25 Mart’ta yapılacak yürüyüşe bütün kadınların çocuklarının ellerinden tutup oraya gelmeli, gönlümden geçen bu! Biz, Lüleburgaz Kadın Platformu olarak, yürüyüş ve mitinge, üzerinde ‘NBŞ’ye Hayır’ yazılı maskeler takarak katılacağız. Şeker fabrikaları satılsın ya da satılmasın, NBŞ’yle çocuklarını beslemesinler, gelsinler kadınlar sahip çıksınlar, birlikte sahip çıkalım... Çünkü çocuklar bizim geleceğimiz! Biz onlara bir hayat verdik, onlara karşı bir sorumluluğumuz var. NBŞ, onların ömrünü tüketiyor.
LÜKAP olarak biz, kadınlarda, ama özellikle Alpullulu kadınlarda bir hareketlilik sağlamamız gerekiyor. Kendi aramızda konuştuk, buraya gideceğiz. Köylerde, mahallelerde çalışmamız gerekiyor.
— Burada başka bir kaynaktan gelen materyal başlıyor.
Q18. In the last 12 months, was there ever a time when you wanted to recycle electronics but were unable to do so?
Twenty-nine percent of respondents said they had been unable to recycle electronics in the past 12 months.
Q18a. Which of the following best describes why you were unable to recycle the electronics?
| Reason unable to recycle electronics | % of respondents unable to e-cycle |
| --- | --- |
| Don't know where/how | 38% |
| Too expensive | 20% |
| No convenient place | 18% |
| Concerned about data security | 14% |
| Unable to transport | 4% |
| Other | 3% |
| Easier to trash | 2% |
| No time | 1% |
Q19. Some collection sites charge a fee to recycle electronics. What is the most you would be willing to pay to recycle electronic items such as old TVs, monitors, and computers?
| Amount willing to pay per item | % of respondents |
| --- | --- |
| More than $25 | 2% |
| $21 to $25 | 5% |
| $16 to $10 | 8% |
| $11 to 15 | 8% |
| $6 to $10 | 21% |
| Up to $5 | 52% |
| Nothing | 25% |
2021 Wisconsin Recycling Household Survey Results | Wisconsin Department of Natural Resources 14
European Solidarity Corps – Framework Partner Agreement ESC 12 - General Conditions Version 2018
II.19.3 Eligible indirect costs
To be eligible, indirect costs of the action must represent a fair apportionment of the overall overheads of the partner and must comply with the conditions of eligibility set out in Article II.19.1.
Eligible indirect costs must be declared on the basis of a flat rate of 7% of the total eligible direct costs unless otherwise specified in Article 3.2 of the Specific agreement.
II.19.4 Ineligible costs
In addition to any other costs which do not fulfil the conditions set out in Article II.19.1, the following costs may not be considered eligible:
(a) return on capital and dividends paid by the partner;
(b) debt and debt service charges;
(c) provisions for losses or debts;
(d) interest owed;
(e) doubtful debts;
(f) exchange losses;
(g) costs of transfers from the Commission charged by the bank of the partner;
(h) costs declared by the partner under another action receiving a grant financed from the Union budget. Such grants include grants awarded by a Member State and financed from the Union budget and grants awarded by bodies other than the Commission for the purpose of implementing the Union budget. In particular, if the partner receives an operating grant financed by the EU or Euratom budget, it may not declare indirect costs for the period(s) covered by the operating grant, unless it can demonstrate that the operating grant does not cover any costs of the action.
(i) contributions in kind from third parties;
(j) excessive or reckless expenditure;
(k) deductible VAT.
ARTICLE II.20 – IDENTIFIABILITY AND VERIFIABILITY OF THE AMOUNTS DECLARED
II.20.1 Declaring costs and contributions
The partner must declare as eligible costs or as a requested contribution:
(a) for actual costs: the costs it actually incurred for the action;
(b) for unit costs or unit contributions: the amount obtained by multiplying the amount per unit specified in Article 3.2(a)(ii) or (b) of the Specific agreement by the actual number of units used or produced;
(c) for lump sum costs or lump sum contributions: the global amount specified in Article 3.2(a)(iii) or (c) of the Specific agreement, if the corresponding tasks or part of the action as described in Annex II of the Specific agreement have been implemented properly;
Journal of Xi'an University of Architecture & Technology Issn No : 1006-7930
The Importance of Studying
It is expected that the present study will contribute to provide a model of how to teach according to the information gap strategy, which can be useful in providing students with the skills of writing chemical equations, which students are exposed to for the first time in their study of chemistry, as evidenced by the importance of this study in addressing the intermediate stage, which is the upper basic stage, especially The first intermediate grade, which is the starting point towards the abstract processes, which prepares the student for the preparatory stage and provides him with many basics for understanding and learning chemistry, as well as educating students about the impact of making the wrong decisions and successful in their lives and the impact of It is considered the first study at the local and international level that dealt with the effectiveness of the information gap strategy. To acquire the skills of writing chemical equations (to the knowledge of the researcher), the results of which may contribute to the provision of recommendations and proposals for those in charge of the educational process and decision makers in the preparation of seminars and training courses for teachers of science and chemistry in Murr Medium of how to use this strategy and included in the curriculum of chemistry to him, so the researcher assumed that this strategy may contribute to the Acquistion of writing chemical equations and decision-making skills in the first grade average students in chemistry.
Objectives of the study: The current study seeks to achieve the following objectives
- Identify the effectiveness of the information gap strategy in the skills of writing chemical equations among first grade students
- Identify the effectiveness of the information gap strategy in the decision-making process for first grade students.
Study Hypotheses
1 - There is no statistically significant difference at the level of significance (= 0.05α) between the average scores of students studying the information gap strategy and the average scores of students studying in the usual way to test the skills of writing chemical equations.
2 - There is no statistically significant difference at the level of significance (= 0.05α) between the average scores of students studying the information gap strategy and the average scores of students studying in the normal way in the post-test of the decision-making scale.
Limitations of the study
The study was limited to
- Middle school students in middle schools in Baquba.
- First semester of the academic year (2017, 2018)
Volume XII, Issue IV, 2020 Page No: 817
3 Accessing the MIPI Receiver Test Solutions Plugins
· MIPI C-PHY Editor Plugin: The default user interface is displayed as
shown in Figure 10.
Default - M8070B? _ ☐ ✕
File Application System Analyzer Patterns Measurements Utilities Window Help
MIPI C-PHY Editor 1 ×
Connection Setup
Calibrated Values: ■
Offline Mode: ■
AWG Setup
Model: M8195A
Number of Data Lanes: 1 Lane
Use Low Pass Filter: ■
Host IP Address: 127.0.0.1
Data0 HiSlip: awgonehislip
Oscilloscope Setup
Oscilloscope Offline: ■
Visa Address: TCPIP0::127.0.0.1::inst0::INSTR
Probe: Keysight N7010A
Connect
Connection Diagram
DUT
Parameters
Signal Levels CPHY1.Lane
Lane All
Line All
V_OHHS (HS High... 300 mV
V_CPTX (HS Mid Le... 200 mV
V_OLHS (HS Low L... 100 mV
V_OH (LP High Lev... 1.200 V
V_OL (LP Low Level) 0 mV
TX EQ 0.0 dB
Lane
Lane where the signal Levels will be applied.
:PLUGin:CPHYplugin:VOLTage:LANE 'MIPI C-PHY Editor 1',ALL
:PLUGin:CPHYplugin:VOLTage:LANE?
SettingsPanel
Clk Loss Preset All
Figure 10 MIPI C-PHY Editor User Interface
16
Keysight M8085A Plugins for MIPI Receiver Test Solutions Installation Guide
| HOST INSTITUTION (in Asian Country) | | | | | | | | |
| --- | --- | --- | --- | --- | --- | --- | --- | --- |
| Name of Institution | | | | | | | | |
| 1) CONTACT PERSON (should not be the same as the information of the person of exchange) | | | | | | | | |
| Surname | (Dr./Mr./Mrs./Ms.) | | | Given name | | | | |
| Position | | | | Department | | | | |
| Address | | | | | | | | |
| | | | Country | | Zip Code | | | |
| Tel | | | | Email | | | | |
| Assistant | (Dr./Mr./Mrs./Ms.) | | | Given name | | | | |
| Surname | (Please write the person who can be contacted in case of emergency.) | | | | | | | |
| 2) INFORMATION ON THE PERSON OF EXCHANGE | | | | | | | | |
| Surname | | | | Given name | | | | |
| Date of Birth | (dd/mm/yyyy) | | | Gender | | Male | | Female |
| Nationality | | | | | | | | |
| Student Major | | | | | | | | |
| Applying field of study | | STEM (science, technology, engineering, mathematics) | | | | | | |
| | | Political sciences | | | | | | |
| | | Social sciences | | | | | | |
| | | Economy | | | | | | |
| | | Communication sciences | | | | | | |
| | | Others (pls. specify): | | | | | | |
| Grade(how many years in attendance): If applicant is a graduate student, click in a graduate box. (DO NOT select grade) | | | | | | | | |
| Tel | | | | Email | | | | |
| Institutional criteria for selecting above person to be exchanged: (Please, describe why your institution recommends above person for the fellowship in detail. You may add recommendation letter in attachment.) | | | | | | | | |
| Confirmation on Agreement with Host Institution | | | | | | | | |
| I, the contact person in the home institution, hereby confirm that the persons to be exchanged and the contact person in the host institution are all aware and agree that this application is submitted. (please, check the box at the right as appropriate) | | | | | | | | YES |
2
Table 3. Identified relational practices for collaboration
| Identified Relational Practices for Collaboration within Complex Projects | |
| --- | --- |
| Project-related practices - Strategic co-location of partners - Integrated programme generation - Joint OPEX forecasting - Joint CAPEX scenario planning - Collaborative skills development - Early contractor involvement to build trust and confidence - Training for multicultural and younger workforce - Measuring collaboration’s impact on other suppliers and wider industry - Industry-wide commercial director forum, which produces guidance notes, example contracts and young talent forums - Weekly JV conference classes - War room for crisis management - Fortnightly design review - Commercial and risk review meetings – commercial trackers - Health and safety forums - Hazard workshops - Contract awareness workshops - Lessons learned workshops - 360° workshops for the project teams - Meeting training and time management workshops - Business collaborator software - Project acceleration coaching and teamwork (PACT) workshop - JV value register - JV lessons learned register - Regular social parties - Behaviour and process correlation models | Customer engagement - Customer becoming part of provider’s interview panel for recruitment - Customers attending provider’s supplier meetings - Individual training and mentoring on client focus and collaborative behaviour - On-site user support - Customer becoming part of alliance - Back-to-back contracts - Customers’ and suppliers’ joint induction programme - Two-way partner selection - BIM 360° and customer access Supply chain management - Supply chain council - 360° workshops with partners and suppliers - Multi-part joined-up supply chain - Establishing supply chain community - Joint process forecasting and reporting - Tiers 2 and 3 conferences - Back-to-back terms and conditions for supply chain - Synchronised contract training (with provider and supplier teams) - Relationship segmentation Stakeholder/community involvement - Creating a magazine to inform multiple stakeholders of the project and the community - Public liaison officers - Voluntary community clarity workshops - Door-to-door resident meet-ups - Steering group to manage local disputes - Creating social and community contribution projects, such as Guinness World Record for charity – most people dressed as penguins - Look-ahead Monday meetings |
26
Çok az bir süremiz kaldı ama, 25’inden sonra Pankobirlik’in de, üretici köylüleri çağırdığı bir buluşması olacak... Oraya yönelik de bir çalışma yürütmeyi planlıyoruz. Biz daha çok kadın açısından bakıyoruz bu meseleye... Ben, şalvarlı teyzeyi, şapkalı köylüyü, fabrikadaki işçiyi yan yana görmedikçe, bu işi kazanma şansımızın olmadığını düşünüyorum. Bunu başarmak için de örgütlenmeleri yerellere yaymamız gerekiyor.